***** ВЫБРАННЫЙ ОТРЫВОК *****
Принцесса ада — страница 32 из 49

Вот какое предупреждение прозвучало сегодня из уст свидетеля Джо Максона. Скорее всего, он открыл нам тайну того, как именно миссис Ганнесс совершала убийства. Сначала она, угостив жертву апельсином с губительной начинкой, усыпляла несчастного, а потом, орудуя острым ножом или колбасорезкой, безнаказанно довершала свои черные дела. Если бы Белль была мужчиной, то вместо фруктов, скорее всего, в ход пошли бы отравленные сигары9.

В среду, после перерыва, вызвали одного из самых важных свидетелей обвинения – шерифа Альберта Смутцера. Он никогда не отрицал, что Ганнесс умерла и причиной ее смерти стал устроенный Лэмфером пожар. Шериф – разделенные пробором темные вьющиеся волосы, бабочка в горошек – держался спокойно и очень уверенно. Румяное лицо Смутцера озаряла улыбка10. Прокурор рассчитывал, что шериф – его допрос продлился и утром в четверг – предоставит неопровержимые улики против подсудимого.

Сначала Смит попросил Смутцера рассказать, что он знает о вражде между Рэем и Белль.

– В середине февраля, – начал шериф, – миссис Ганнесс написала мне письмо. Она жаловалась, что Лэмфер самыми разными способами ее преследует: то заглядывает ночью в окна, то бродит вокруг дома и тому подобное.

– И что вы ответили?

– Написал, что арестую его, если не прекратит преследование.

– А каков был ее ответ?

– Через некоторое время я получил еще одно письмо. Лэмфер не унимался, и она боялась, что он причинит ей вред.

– Что вы предприняли после второго письма миссис Ганнесс?
*****
**УСЛОВИЕ ЗАДАЧИ**
Продолжите приведенный выше отрывок о суде над Лэмфером сразу после последнего вопроса, заданного шерифу Смутцеру.
***** ЗАПИСАННЫЕ ДАННЫЕ *****
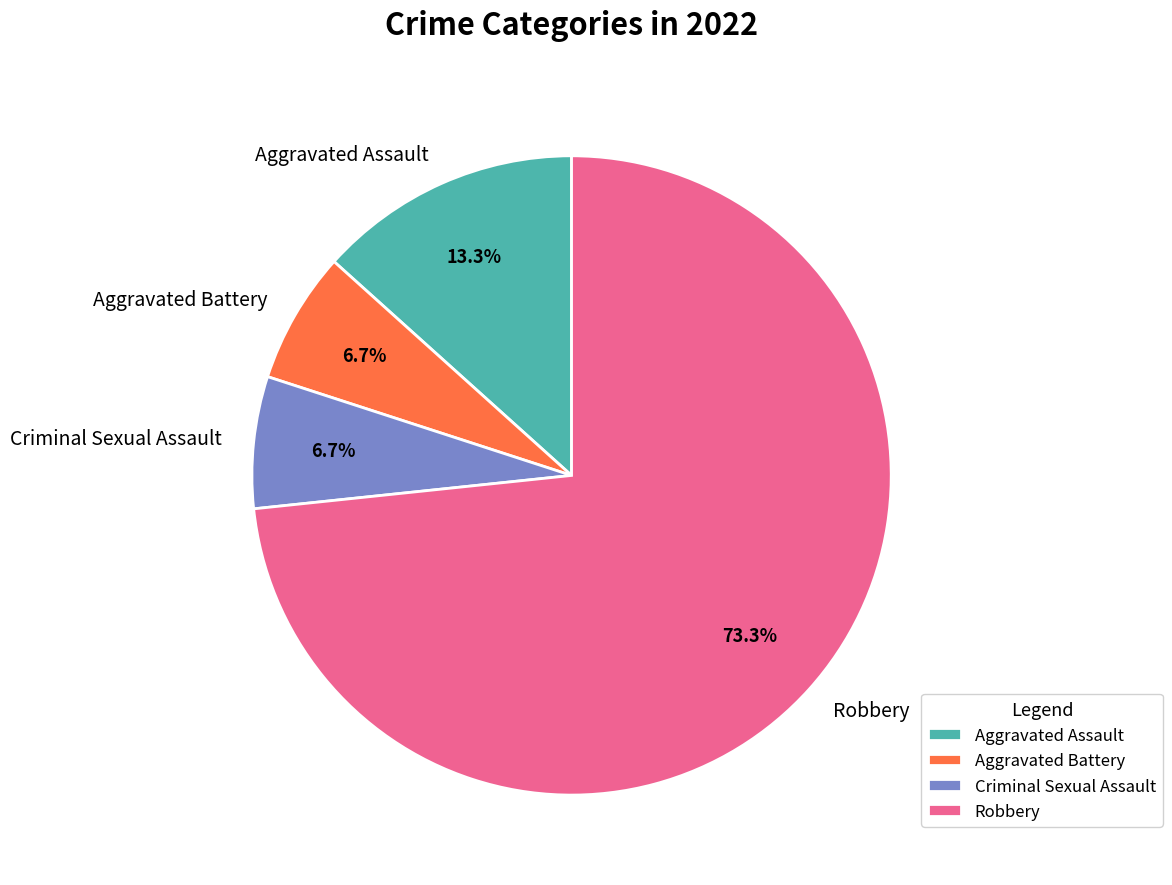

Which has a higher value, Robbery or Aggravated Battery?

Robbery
*****
***** ЗАПИСАННЫЕ ДАННЫЕ *****
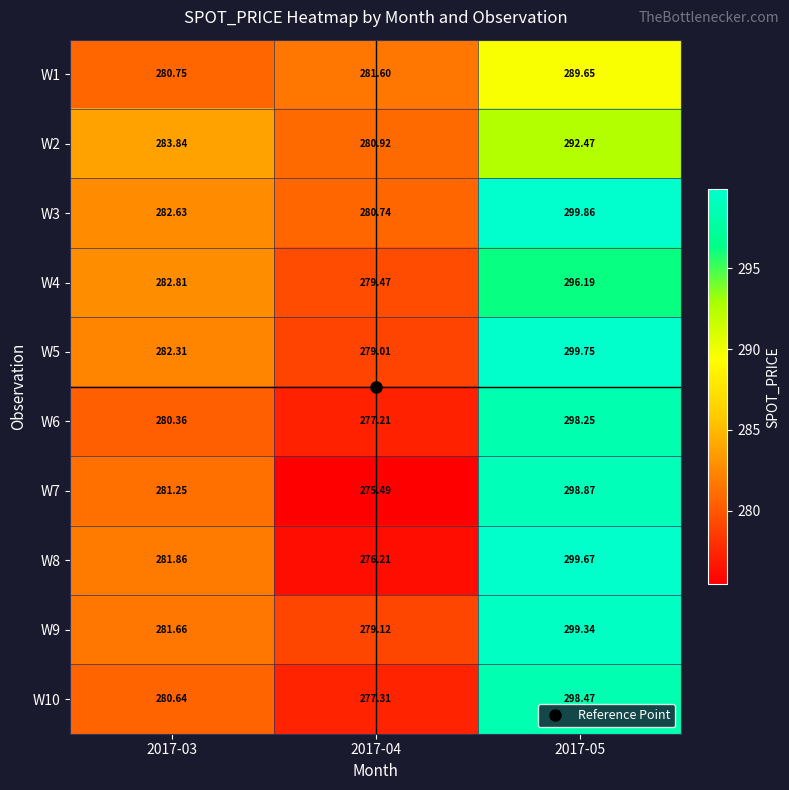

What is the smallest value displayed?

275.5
*****
**РЕЗУЛЬТАТ ЗАДАНИЯ**
Смутцер немедленно позвонил в питейное заведение, куда частенько захаживал Рэй, и приказал хозяину кабачка передать Лэмферу, чтобы тот пришел к шерифу.

Через час Рэй явился в тюрьму, и Смутцер, пригрозив арестом, велел Лэмферу «держаться от миссис Ганнесс подальше». Тот запротестовал, объяснил, что приходил за своими инструментами, которые оставил на ферме. На это шериф посоветовал Рэю «послать за ними констебля».

– И как он отреагировал на ваш совет? – спросил Смит.

– Повернулся и молча пошел прочь, а потом вдруг остановился, посмотрел на меня странным взглядом и сказал: «Если я расскажу про эту женщину все, что знаю, ей не поздоровится».

По словам Смутцера, Рэй сообщил ему, что «Белль якшается с неким Хельгелейном из Южной Дакоты, хозяином игрового дома в Абердине. Там убили человека, у которого было при себе десять тысяч долларов. Хельгелейн с этими деньгами смылся и теперь живет у нее на ферме». Смутцер направил в Абердин запрос и получил ответ, что «Хельгелейна, добропорядочного и успешного фермера из окрестностей Мэнсфилда, власти никогда ни за какое преступление не разыскивали».

Возвращаясь к ссоре Лэмфера и Ганнесс, Смит спросил шерифа:

– Что же заставило вас арестовать Лэмфера?

– Она потребовала его задержать. Пришла ко мне вместе с Максоном. Тот держал в руке толстую железную палку длиной в полтора фута и сказал, что ее обронил Лэмфер, шнырявший ночью около дома. Я тогда решил – впрочем, я и сейчас так думаю, – что Лэмфер хотел этой железякой убить миссис Ганнесс.

Последнее замечание Смутцера привело адвоката Уордена в ярость.

– Протестую! – крикнул он, вскочив на ноги. – Предупредите свидетеля! Это запрещенный прием! Нельзя высказывать предположения или суждения. Только факты! Ему прекрасно известно, что делать выводы – прерогатива членов суда!»

Судья признал протест защиты обоснованным. Правда, как всегда бывает в таких случаях, слова шерифа уже были услышаны, и, когда после малопродуктивного перекрестного допроса улыбающийся Смутцер покидал свидетельское место, создалось впечатление, что прокурор достиг своей цели, или, как выразился Гарри Дарлинг, «нанес решающий удар».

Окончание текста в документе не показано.